Yet Another Word Puzzle

The Inner Loop

For this program to succeed, it must terminate its processing with a container that holds the longest good words in the dictionary. For this particular problem, my choice of container is the C++ hash_set, which is non-standard but universally implemented.

My bottom-up approach means that I will fill in the hash_set container for words of length 1 first, then words of length 2, and so on. For reasons of efficiency, it works out better if I keep a separate hash_set for each word length, so the hash_set objects are actually stored in a map that is indexed on the word size:

std::map<size_t,hash_set<std::string> > good_words

To fill in the hash for size i, I need a loop that iterates over all words of size i, removing one character at a time and then testing to see if the result is a good word of size i-1. If it is, I add it to good_words[ i ]. When I'm done iterating over all words of that size, I have a hash_set that contains all good words of that size, and I can move up to the next larger size.

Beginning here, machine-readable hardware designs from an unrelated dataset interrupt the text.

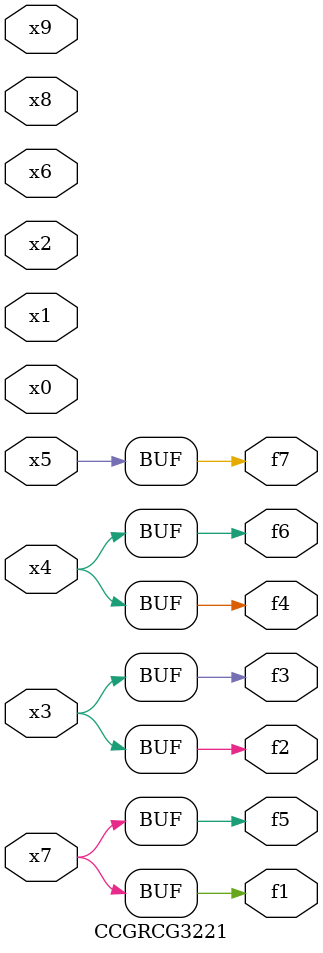
<source format=v>
module CCGRCG3221(
	input x0, x1, x2, x3, x4, x5, x6, x7, x8, x9,
	output f1, f2, f3, f4, f5, f6, f7
);
	assign f1 = x7;
	assign f2 = x3;
	assign f3 = x3;
	assign f4 = x4;
	assign f5 = x7;
	assign f6 = x4;
	assign f7 = x5;
endmodule

</source>
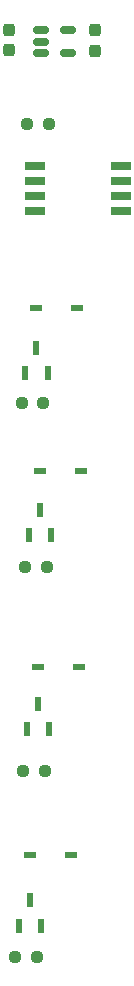
<source format=gbr>
%TF.GenerationSoftware,KiCad,Pcbnew,8.0.1*%
%TF.CreationDate,2025-01-22T20:34:06-07:00*%
%TF.ProjectId,VibrationBand,56696272-6174-4696-9f6e-42616e642e6b,rev?*%
%TF.SameCoordinates,Original*%
%TF.FileFunction,Paste,Top*%
%TF.FilePolarity,Positive*%
%FSLAX46Y46*%
G04 Gerber Fmt 4.6, Leading zero omitted, Abs format (unit mm)*
G04 Created by KiCad (PCBNEW 8.0.1) date 2025-01-22 20:34:06*
%MOMM*%
%LPD*%
G01*
G04 APERTURE LIST*
G04 Aperture macros list*
%AMRoundRect*
0 Rectangle with rounded corners*
0 $1 Rounding radius*
0 $2 $3 $4 $5 $6 $7 $8 $9 X,Y pos of 4 corners*
0 Add a 4 corners polygon primitive as box body*
4,1,4,$2,$3,$4,$5,$6,$7,$8,$9,$2,$3,0*
0 Add four circle primitives for the rounded corners*
1,1,$1+$1,$2,$3*
1,1,$1+$1,$4,$5*
1,1,$1+$1,$6,$7*
1,1,$1+$1,$8,$9*
0 Add four rect primitives between the rounded corners*
20,1,$1+$1,$2,$3,$4,$5,0*
20,1,$1+$1,$4,$5,$6,$7,0*
20,1,$1+$1,$6,$7,$8,$9,0*
20,1,$1+$1,$8,$9,$2,$3,0*%
G04 Aperture macros list end*
%ADD10RoundRect,0.237500X0.250000X0.237500X-0.250000X0.237500X-0.250000X-0.237500X0.250000X-0.237500X0*%
%ADD11R,1.111200X0.600800*%
%ADD12R,1.700000X0.650000*%
%ADD13R,0.558800X1.219200*%
%ADD14RoundRect,0.150000X-0.512500X-0.150000X0.512500X-0.150000X0.512500X0.150000X-0.512500X0.150000X0*%
%ADD15RoundRect,0.237500X0.237500X-0.300000X0.237500X0.300000X-0.237500X0.300000X-0.237500X-0.300000X0*%
%ADD16RoundRect,0.237500X-0.237500X0.300000X-0.237500X-0.300000X0.237500X-0.300000X0.237500X0.300000X0*%
%ADD17RoundRect,0.237500X-0.250000X-0.237500X0.250000X-0.237500X0.250000X0.237500X-0.250000X0.237500X0*%
G04 APERTURE END LIST*
D10*
%TO.C,R5*%
X109355000Y-135540000D03*
X107530000Y-135540000D03*
%TD*%
%TO.C,R1*%
X109910000Y-88670000D03*
X108085000Y-88670000D03*
%TD*%
D11*
%TO.C,D2*%
X113120000Y-94370000D03*
X109670000Y-94370000D03*
%TD*%
D12*
%TO.C,U1*%
X109235000Y-68610000D03*
X109235000Y-69880000D03*
X109235000Y-71150000D03*
X109235000Y-72420000D03*
X116535000Y-72420000D03*
X116535000Y-71150000D03*
X116535000Y-69880000D03*
X116535000Y-68610000D03*
%TD*%
D11*
%TO.C,D4*%
X112280000Y-126950000D03*
X108830000Y-126950000D03*
%TD*%
%TO.C,D3*%
X112930000Y-111030000D03*
X109480000Y-111030000D03*
%TD*%
D13*
%TO.C,TR4*%
X107849000Y-132896800D03*
X109754000Y-132896800D03*
X108801500Y-130763200D03*
%TD*%
D10*
%TO.C,R3*%
X110230000Y-102550000D03*
X108405000Y-102550000D03*
%TD*%
D14*
%TO.C,U2*%
X109740000Y-57100000D03*
X109740000Y-58050000D03*
X109740000Y-59000000D03*
X112015000Y-59000000D03*
X112015000Y-57100000D03*
%TD*%
D15*
%TO.C,C1*%
X107010000Y-58777500D03*
X107010000Y-57052500D03*
%TD*%
D13*
%TO.C,TR1*%
X108385000Y-86110000D03*
X110290000Y-86110000D03*
X109337500Y-83976400D03*
%TD*%
%TO.C,TR3*%
X108515000Y-116250000D03*
X110420000Y-116250000D03*
X109467500Y-114116400D03*
%TD*%
D10*
%TO.C,R4*%
X110070000Y-119810000D03*
X108245000Y-119810000D03*
%TD*%
D16*
%TO.C,C2*%
X114330000Y-57072500D03*
X114330000Y-58797500D03*
%TD*%
D17*
%TO.C,R2*%
X108570000Y-64990000D03*
X110395000Y-64990000D03*
%TD*%
D11*
%TO.C,D1*%
X112790000Y-80620000D03*
X109340000Y-80620000D03*
%TD*%
D13*
%TO.C,TR2*%
X108699000Y-99826800D03*
X110604000Y-99826800D03*
X109651500Y-97693200D03*
%TD*%
M02*

</source>
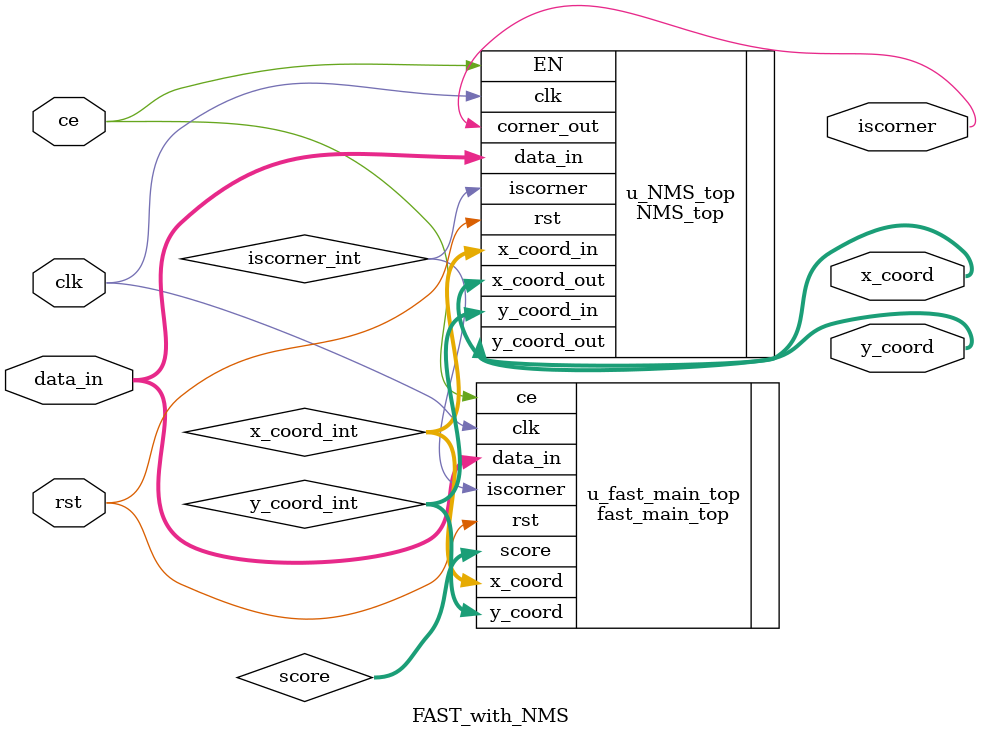
<source format=v>
module FAST_with_NMS #(
    parameter COL_NUM = 640,
    parameter ROW_NUM = 480,
    parameter FAST_PTACH_SIZE = 7,
    parameter PIXEL_WIDTH = 8,
    parameter NMS_SIZE = 3
)(
    input clk, rst, ce,
    input [PIXEL_WIDTH-1 : 0] data_in,

    output iscorner,
    output [9:0] x_coord, y_coord
);

// fast_main_top Outputs
wire  iscorner_int;
wire  [9:0]  x_coord_int;
wire  [9:0]  y_coord_int;
wire  [12:0]  score;

fast_main_top #(
    .COL_NUM         ( COL_NUM ),
    .ROW_NUM         ( ROW_NUM ),
    .FAST_PTACH_SIZE ( FAST_PTACH_SIZE   ),
    .PIXEL_WIDTH     ( PIXEL_WIDTH   ))
 u_fast_main_top (
    .data_in                                  ( data_in                                   ),
    .clk                                      ( clk                                       ),
    .rst                                      ( rst                                       ),
    .ce                                       ( ce                                        ),

    .iscorner                                 ( iscorner_int                              ),
    .x_coord                                  ( x_coord_int                               ),
    .y_coord                                  ( y_coord_int                               ),
    .score                                    ( score                                     )
);

wire  corner_out;

NMS_top #(
    .NMS_SIZE ( 3   ),
    .COL_NUM  ( 640 ))
 u_NMS_top (
    .data_in                 ( data_in       ),
    .iscorner                ( iscorner_int  ),
    .clk                     ( clk           ),
    .EN                      ( ce            ),
    .rst                     ( rst           ),
    .x_coord_in              ( x_coord_int   ),
    .y_coord_in              ( y_coord_int   ),

    .x_coord_out             ( x_coord   ),
    .y_coord_out             ( y_coord   ),
    .corner_out              ( iscorner  )
);

endmodule
</source>
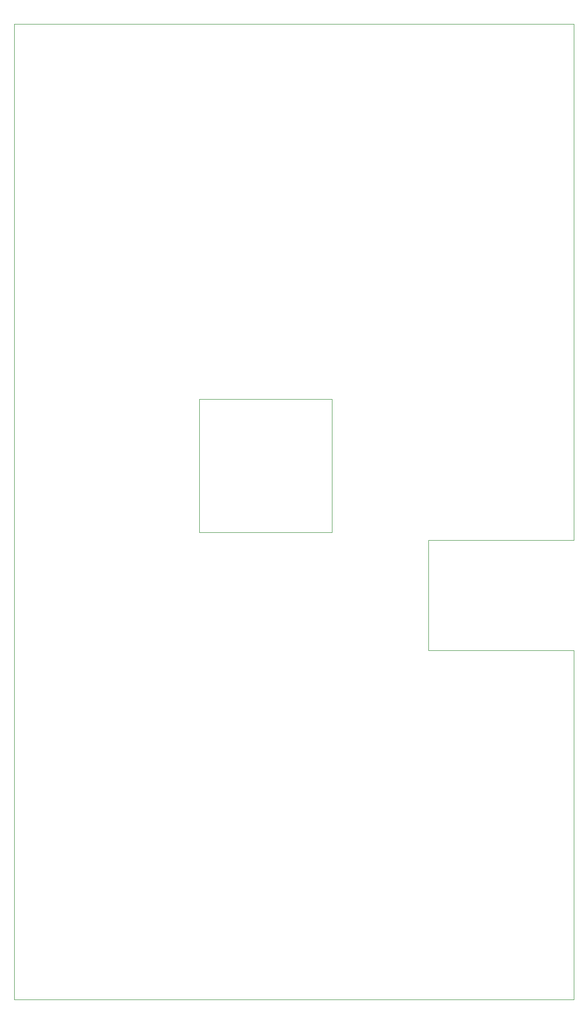
<source format=gm1>
G04 #@! TF.FileFunction,Profile,NP*
%FSLAX46Y46*%
G04 Gerber Fmt 4.6, Leading zero omitted, Abs format (unit mm)*
G04 Created by KiCad (PCBNEW 4.0.7-e2-6376~58~ubuntu16.04.1) date Wed Jan 24 19:20:12 2018*
%MOMM*%
%LPD*%
G01*
G04 APERTURE LIST*
%ADD10C,0.100000*%
%ADD11C,0.010000*%
G04 APERTURE END LIST*
D10*
D11*
X138060000Y-105950000D02*
X163230000Y-105950000D01*
X138060000Y-125000000D02*
X138060000Y-105950000D01*
X138060000Y-125000000D02*
X163230000Y-125000000D01*
X163230000Y-125000000D02*
X163230000Y-185410000D01*
X98420000Y-104600000D02*
X98420000Y-81600000D01*
X121420000Y-104600000D02*
X98420000Y-104600000D01*
X121420000Y-81600000D02*
X121420000Y-104600000D01*
X98420000Y-81600000D02*
X121420000Y-81600000D01*
X66420000Y-16760000D02*
X66420000Y-185410000D01*
X163230000Y-185410000D02*
X66420000Y-185410000D01*
X163230000Y-16760000D02*
X163230000Y-105950000D01*
X66420000Y-16760000D02*
X163230000Y-16760000D01*
M02*

</source>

So if we're testing words of size i the innermost part of the loop will look like this:

for ( size_t j = 0 ; j <i ; j++ ) {
     string test_word = word;
     test_word.erase( j, 1 );
     if ( good_words[ i-1 ].find( test_word ) != fail ) {
          good_words[ i ].insert( word );
          break;
     }
}

In this inner part of the loop, we repeatedly remove a character from the word, testing to see if the resulting word appears in the list of words saved in the previous size hash set. If a match occurs, the word is inserted into the hash set for the current word size, and the loop breaks.

This bottom-up approach seems like the ideal way to build my lists of good words for a couple of reasons. First, I don't go to the expense of adding words to the hash sets unless they are good words. Second, determining that a given word is a good word only requires a test against the words at level i-1; I don't have to test for a complete path down to a or i.

Building The Input Data

In the previous section I mentioned that the innermost loop was going to be called as I iterated over all the dictionary words of a given size. So how do I get all the words of a given size?

The first thing that might occur to you is that you could read in all the words from the dictionary, then sort them by size. This approach would work, but given that the standard sort routines available to you in the C++ library are all going to work in O(n·lgn) time, it might get kind of expensive as the dictionary grows to hundreds of thousands of words.

The good news is that with this data set we're in position to take advantage of a linear sort. Yes, we can sort data and do substantially better than O(n·lgn) when we know that the data to be sorted is constrained to a small set of values.

In this case, I just create one linked list for each word size, and as I read the input file, I add each input word to the front of the appropriate linked list. This would be a true linear algorithm if I constrained the input size to a fixed number, say 25, but for convenience I actually store the lists in a map that looks like this:

std::map<size_t,std::list<std::string> > words_by_length

As a result the input code runs in close to linear time. The actual loop that reads in the data is nice and simple:

while ( input ) {
     string word;
     input>> word;
     words_by_length[ word.size() ].push_back( word );
     count++;
     if ( ( count % 100 ) == 0 )
          cout <<count <<"\r";

Once all the words are read in, I can access the list of words of a given size with a simple map lookup: words_by_length[ i ].

Word Lists

One final detail before I can compile my library -- I need some lists of words! Lists of words are not hard to come by, although coming up with a suitable one for this exercise might take some work.

One of the first places to look is is on your local Linux system. My system has a list of words in /usr/share/dict/words, which is used by the spell checker application, and possibly by the password app. One one of my systems, this dictionary has a whopping 483,524 words, which means it is packed with obscure words. Just as an example, a typical 12-character good word and its derivation found using /usr/share/dict/words yields this head-scratching sequence:

abranchiate
branchiate
branchiae
branchia
branchi
branch
ranch
rach
ach
ch
h

Probably the first thing you want to do with that file is go through and remove all the single letter words except a and i, but even so, you're going to be boggled by some of what you see.

Another good alternative are the collection of word lists distributed on Project Gutenberg as the Moby Word List. This includes a wide variety of lists of various sizes.

Beth Katz had several good dictionaries listed along with her homework assignment, including a short one called kids.dict that is nice and short, making it good for debugging runs.

Finally, Google searches for "word lists" will turn up many other good choices.

Wrapping It Up

Once I had the bottom-up good word builder working with the file-based word list, I was ready to put it all together. The core of main() now looks like this:

map<size_t,list<string>> words_by_length;
read_words( argv[ 1 ], words_by_length );
map<size_t,hash_set<string>> good_words;
size_t longest = build_up_words( words_by_length, good_words );
print_good_words( longest, words_by_length, good_words );

Procedure read_words() simply reads all the words from the file into the map of hash_set containers called word_by_length, as described earlier.

Then build_up_words collects all the good words and stores them, organized by size, in the map of hash_set containers called good_words. The core of that routine was described earlier.

I show the results of the top two levels in print_good_words(), which is simple enough to read up on in the source code.